Desperate for help and fearing that the police will be of no assistance, Calista turns to Trent Hastings, a reclusive author of popular crime novels. Believing that Calista may be taking advantage of his lonely sister, who has become one of her clients, Trent doesn’t trust her. Scarred by his past, he’s learned to keep his emotions at bay, even as an instant attraction threatens his resolve.

But as Trent and Calista comb through files of rejected clients in hopes of identifying her tormentor, it becomes clear that the danger may be coming from Calista’s own secret past—and that only her death will satisfy the stalker...

My Thoughts:

I was hooked on the description of 'Til Death Do us Part and had to get my hands on a copy. (Thanks NetGalley!) I was immediately drawn into this story of Calista, a matchmaking businesswoman who acquires a murderous stalker, and Trent, the scarred and brooding mystery writer who comes out of his seclusion to help her. Together they uncover a string of murdered young women in the stalker's wake and must stay a step ahead of him before he makes Calista his next victim.

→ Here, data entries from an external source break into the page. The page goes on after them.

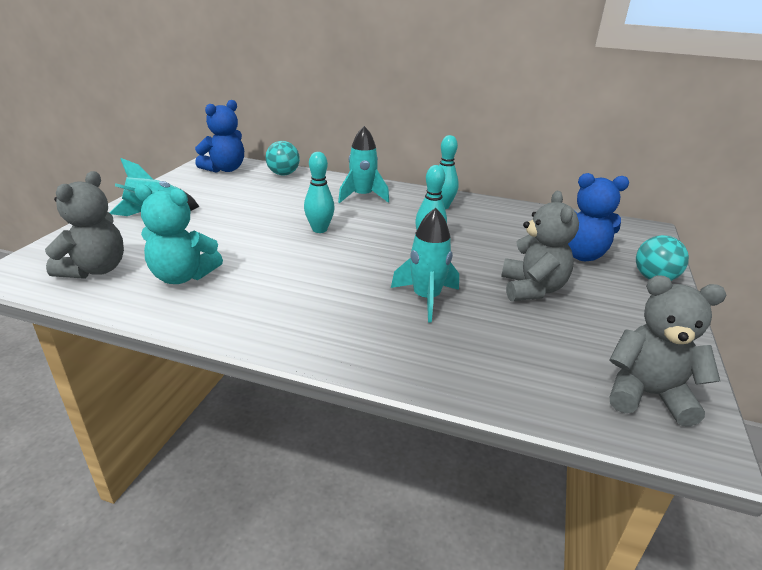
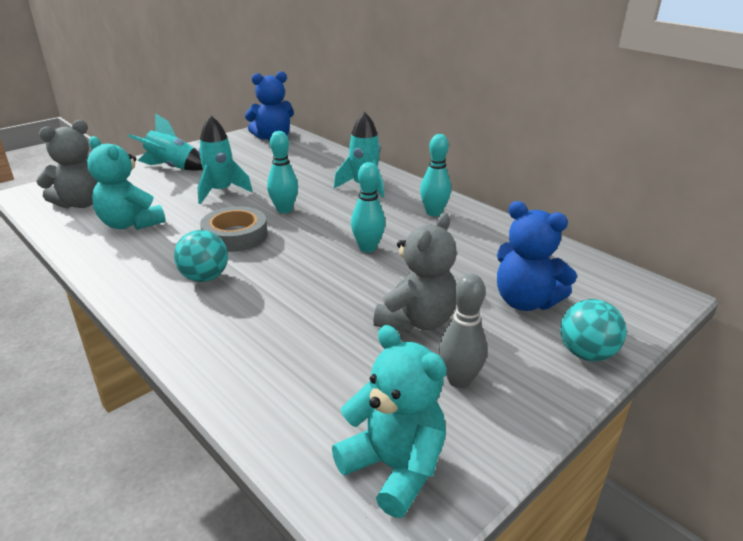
camera: 30 degrees right, 0 degrees up
turquoise ball [265,141,300,175] -> turquoise ball moved to [174,230,228,282]
turquoise rocket [391,208,459,323] -> turquoise rocket moved to [198,115,253,204]
grey teddy bear [609,275,726,427] -> turquoise teddy bear [332,325,447,518]
none -> grey tape [200,206,268,252]
none -> grey bowling pin [439,274,488,388]

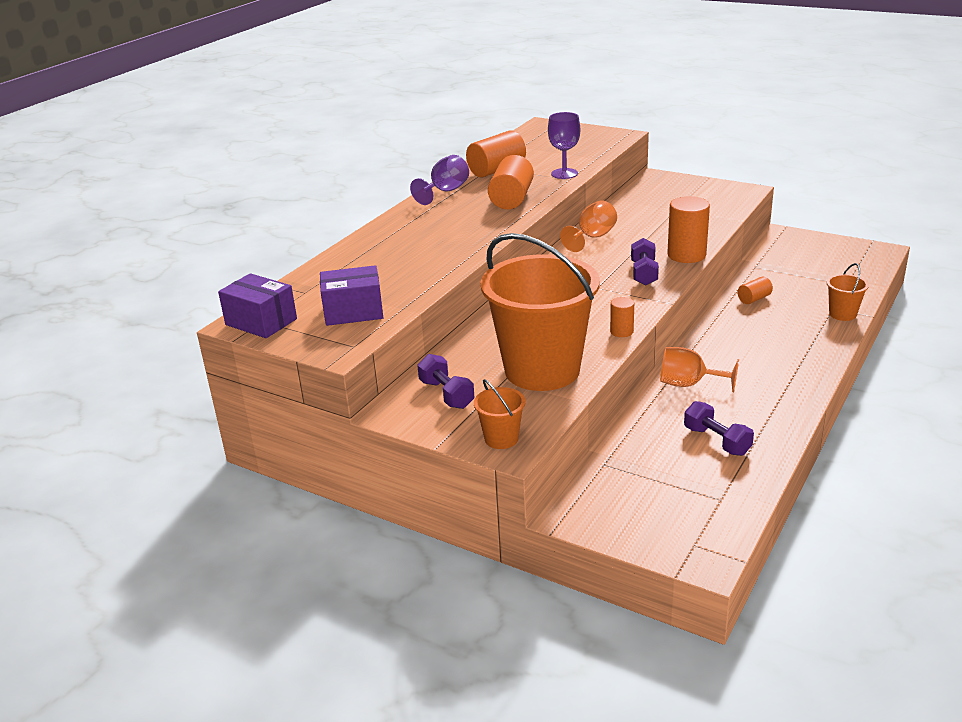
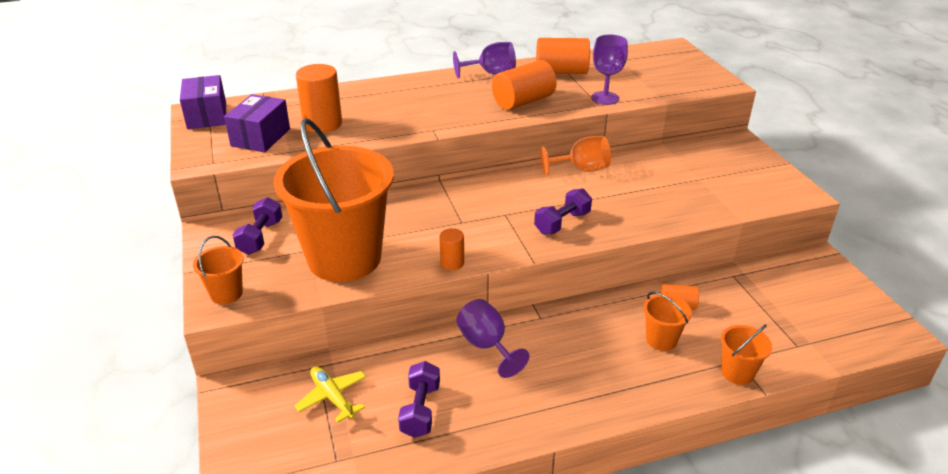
camera: 40 degrees right, 5 degrees up
purple box [320,265,383,326] -> purple box turned 75 degrees clockwise [224,94,290,152]
orange goblet [660,347,739,392] -> purple goblet [456,299,529,378]
orange cylinder [667,196,710,263] -> orange cylinder moved to [296,64,342,133]
none -> yellow plane [295,366,366,423]
none -> orange bucket [643,292,692,351]

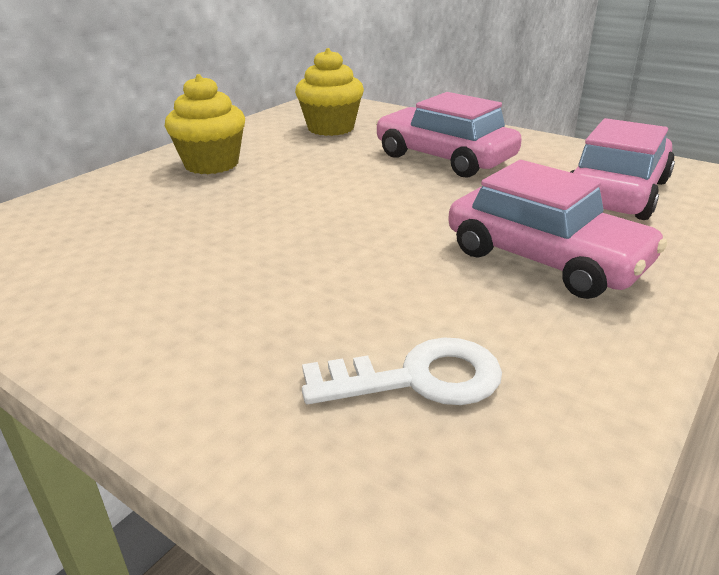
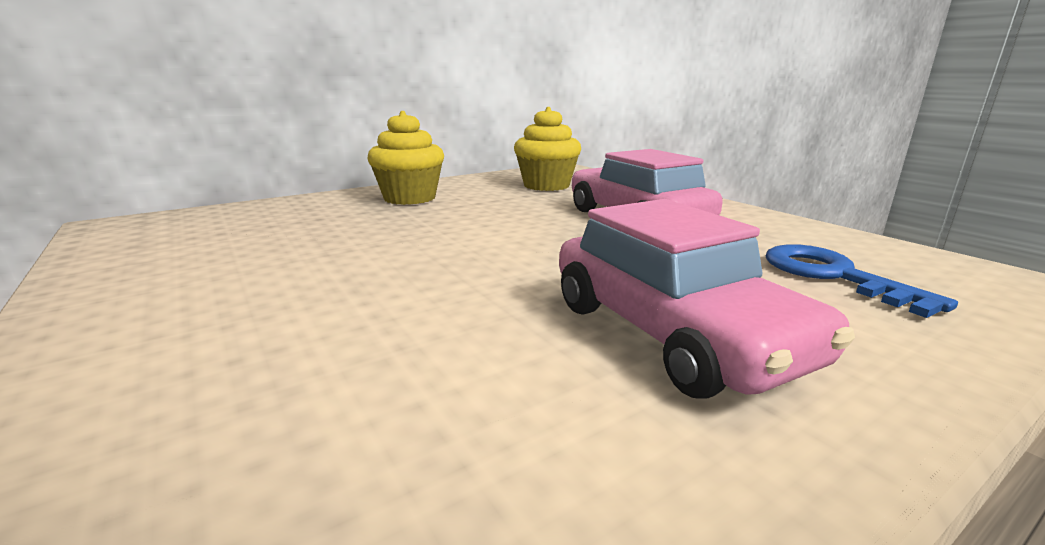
camera: 20 degrees right, 10 degrees down
white key [302,338,502,405] -> none
pink car [570,118,675,220] -> blue key [766,244,958,318]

Unfortunately, 'Til Death Do Us Part did not quite live up to my expectations. Though it did at first. I was loving the first half of the story. An excellent buildup of mystery with a truly frightening and creepy villain. I didn't even mind the multiple points of view as they were used rather cleverly to reveal little clues and heighten the suspense. But as Calista and Trent and their siblings get into the business of solving the case, there's a lot of rehashing of things the reader already knows when they all sit down together to compare notes, and I found the story dragged during those parts.

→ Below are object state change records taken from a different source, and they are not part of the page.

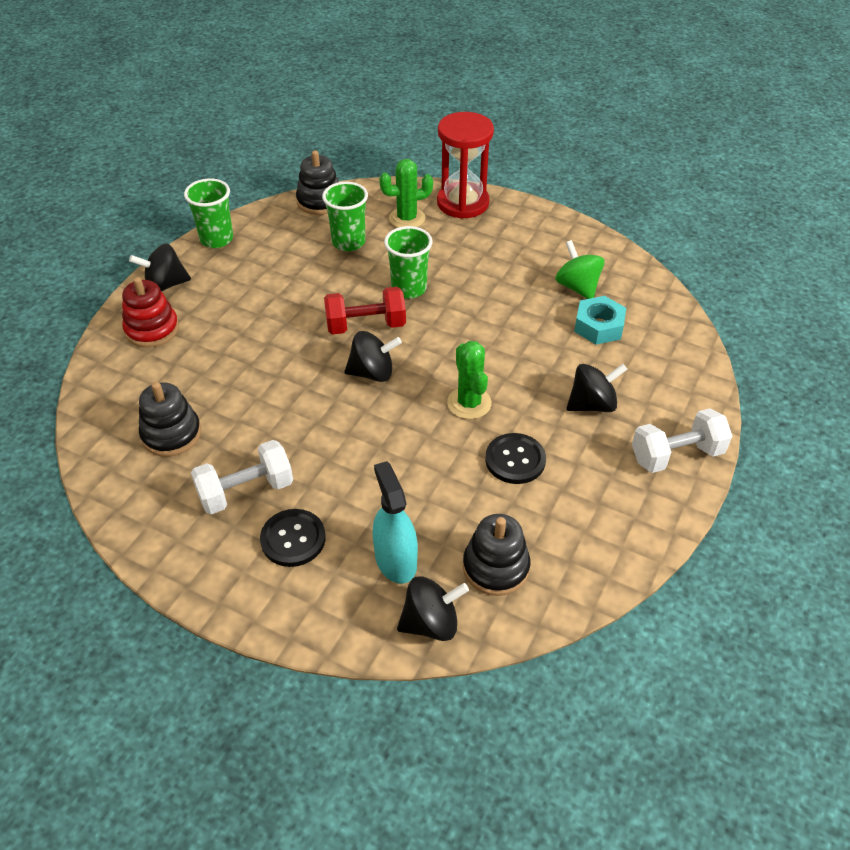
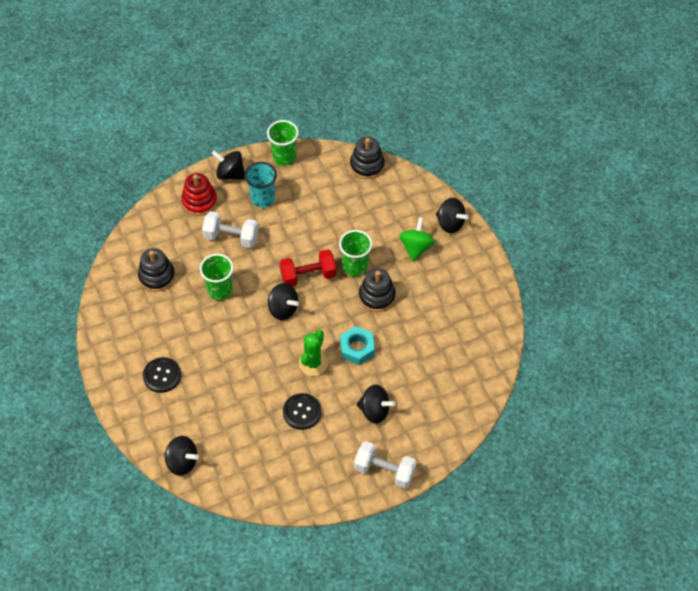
camera: 40 degrees right, 10 degrees up
white dumbbell [191,440,293,514] -> white dumbbell moved to [202,211,259,248]
green cup [322,182,368,251] -> green cup moved to [200,254,234,300]
red dumbbell [324,287,406,335] -> red dumbbell turned 45 degrees counterclockwise [280,249,336,287]
turquoise spray bottle [372,461,418,584] -> none
green cactus [379,159,433,228] -> none
red hourglass [437,112,494,219] -> black spinning top [436,198,469,233]
black stacking toy [463,514,530,596] -> black stacking toy moved to [359,268,396,312]
green spinning top [555,240,605,299] -> green spinning top moved to [399,217,435,262]
turquoise nut [574,296,626,345] -> turquoise nut moved to [340,326,375,365]
none -> turquoise cup [244,162,277,208]

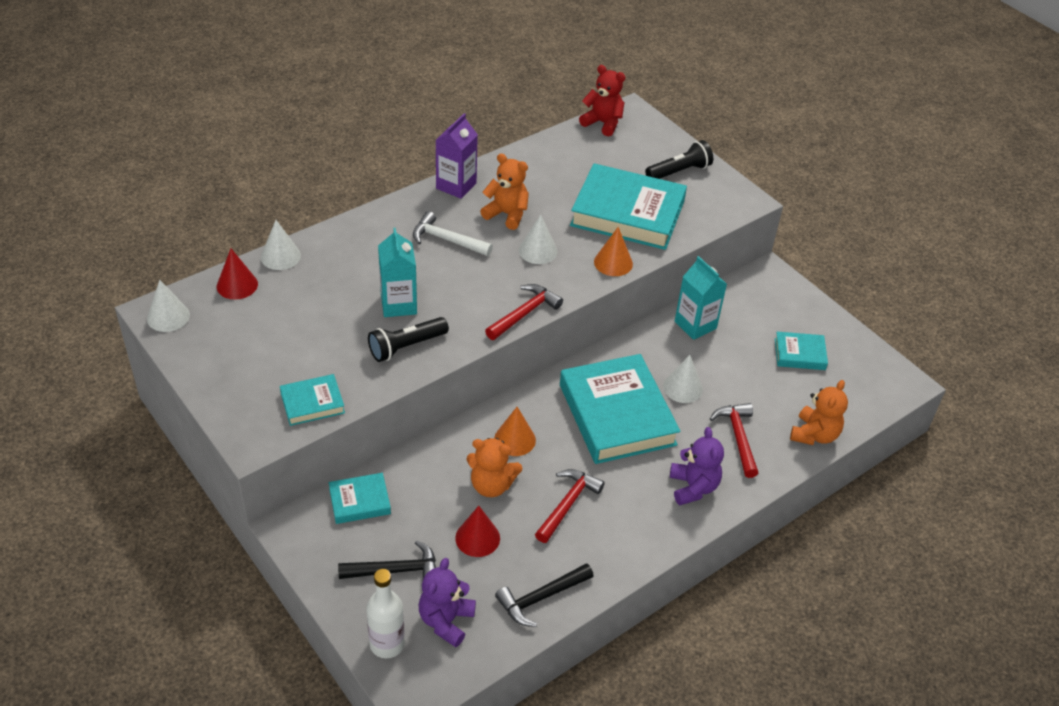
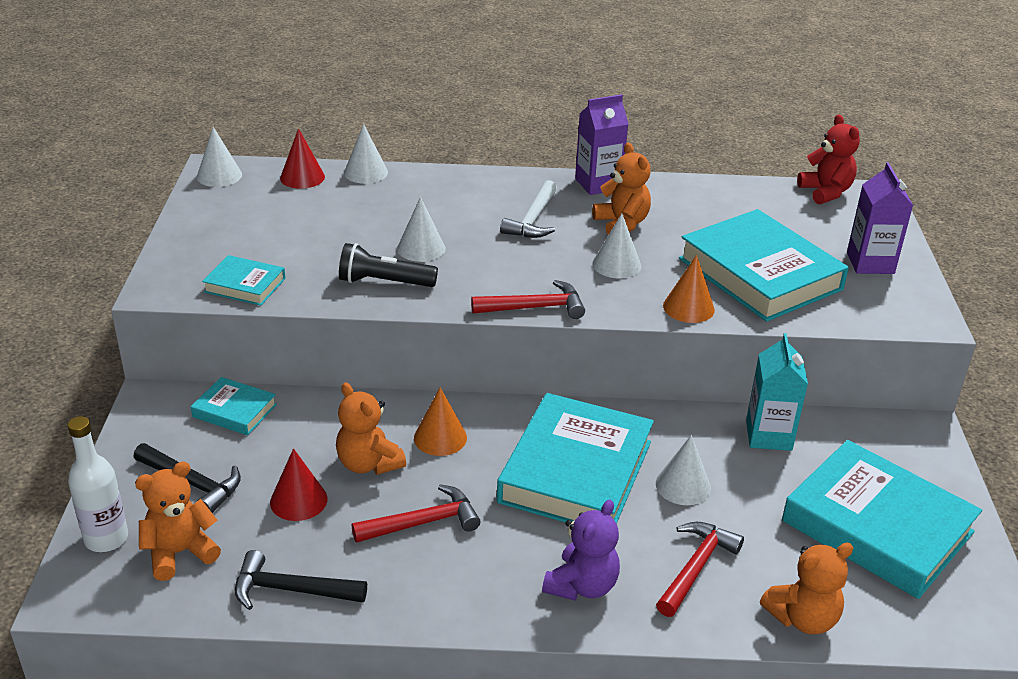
camera: 40 degrees right, 10 degrees down
turquoise carton [378,228,417,317] -> white cone [397,197,446,262]
white hammer [413,211,493,256] -> white hammer turned 135 degrees counterclockwise [500,180,557,238]
purple teddy bear [419,558,476,647] -> orange teddy bear [135,462,221,581]
black flashlight [645,140,713,179] -> purple carton [847,162,913,274]
turquoise book [775,332,828,370] -> turquoise book [782,440,982,599], size x2.10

But the real reason for the downgrade in enjoyment is that I thought it seriously lacking in the romance department. The plot focuses so heavily on the murders and solving them that the romance gets pushed to the back burner, even though the hero and heroine spend so much time together. I loved both Trent and Calista, and I loved them together as mystery-solving partners, but I really needed to see more sexual tension between them before they became lovers and then more tenderness and emotion afterward and on their way to a happily ever after. The consummation of their desire and the progression of their relationship after that felt almost clinical to me, with none of the passion and soul-deep love I've come to expect from a great romance.

I give the author big props for crafting the story in such a way that I did not figure out who the real villain was before the big reveal, and for incorporating a lot of creepy historical ambiance, particularly in the form of the Victorians' obsession with death and the rituals they created around it, but the love story itself really got short-changed here, and thus I can't rank it among my favorites.

My Rating:  3.5 Stars out of 5

**Please Note: This review references an advance digital copy received from the publisher via NetGalley, and therefore the final published copy may differ. Though I received this book from the publisher, these are my honest and unbiased thoughts, and I was not compensated in any other way for reviewing this book.